Aucune raison n’est donnée sur cette décision du Président Mamadi Doumbouya de se défaire de son gouvernement. Mais tout porte à croire que la multiplication des tensions dans le pays y est pour beaucoup.
Coupure d’Internet, pénurie de carburant, brouillage des ondes des stations de radio et de télévision, menace de grèves des syndicats, c’est comme qui le dirait, « à chaque jour son problème ».
Un imbroglio dans la gestion duquel le président de la Transition semble bien esseulé, son gouvernement étant incapable de lui servir de béquilles pour trouver des solutions viables.
Et comme si ceci expliquait cela, il faut ajouter ce qui ressemble bien à une cacophonie gouvernementale, avec des échanges épistolaires entre ministres qui ont fini par se retrouver sur la place publique.
Le dernier cas en date est relatif aux inquiétudes du Premier ministre, qui demandait à son ministre de la Justice de mettre fin à la multiplication de procédures judiciaires contre de hauts fonctionnaires.

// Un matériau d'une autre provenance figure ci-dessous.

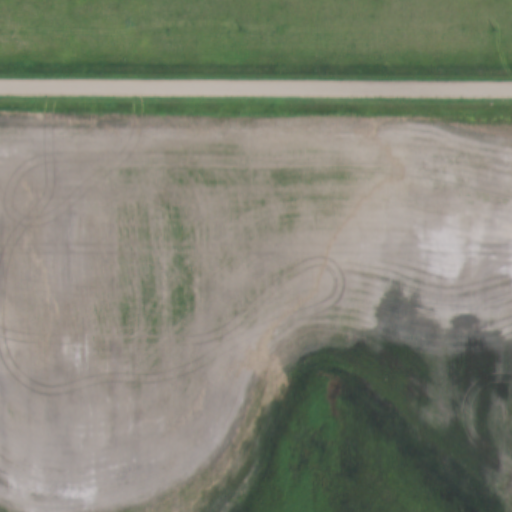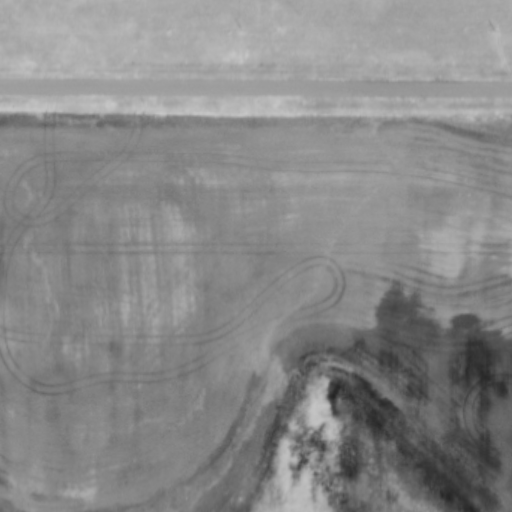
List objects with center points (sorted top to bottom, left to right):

Réponse de ce dernier : « sur votre demande de suspendre toutes les procédures engagées, je suis au regret de rappeler que l’action publique ne peut être ni interrompue, ni suspendue ou éteinte par l’instruction du pouvoir exécutif, et toute insistance dans ce sens serait une entrave à la justice, constitutive d’infraction à la loi pénale, avant d’être une atteinte grave au principe de séparation des pouvoirs. Le Président de la République, en tant que garant de la stabilité et de l’équilibre des institutions, ne saurait tolérer une telle violation de la part de quelques autorités que ce soient ».
C’est à croire que le président est en vacances, pour que des ministres se livrent à un tel pugilat sur la place publique.

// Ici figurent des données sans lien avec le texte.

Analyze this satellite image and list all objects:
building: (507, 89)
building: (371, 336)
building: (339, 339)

Que faut-il attendre à présent ? L’annonce de la dissolution du gouvernement a été faite avec un décor qui rappelle, en partie, celui de l’annonce de la prise du pouvoir par les militaires le 5 septembre 2021. Le message se veut donc sans ambiguïté : les propriétaires de la chose reprennent leur chose !
Le président Doumbouya veut réinstaurer une cohésion au sein de son gouvernement. « Bien de soucis auxquels il est confronté dans la gestion du pays sont dus au fait que chacun de ses ministres se croit habilité à faire comme bon lui semble », confie un observateur de la scène politique en Guinée.
Ce peut être excessif comme lecture, mais c’est une indication sérieuse de l’image que le gouvernement donne, par son attitude, à une partie des Guinéens.
Mais bien plus, le chef de l’Etat guinéen se doit de trouver de vraies réponses aux questions qui se posent, à quelques mois de la fin de la Transition prévue pour décembre 2024 au plus tard.
Avec cette possibilité de reprise en main que Mamadi Doumbouya s’offre, il faut espérer l’ouverture prochaine d’un vrai dialogue politique pour que les élections à venir se tiennent dans un climat serein.
Il faut rassurer tout le monde : les partenaires extérieurs de la Guinée et, bien entendu, les Guinéens qui aspirent à la tranquillité, au développement.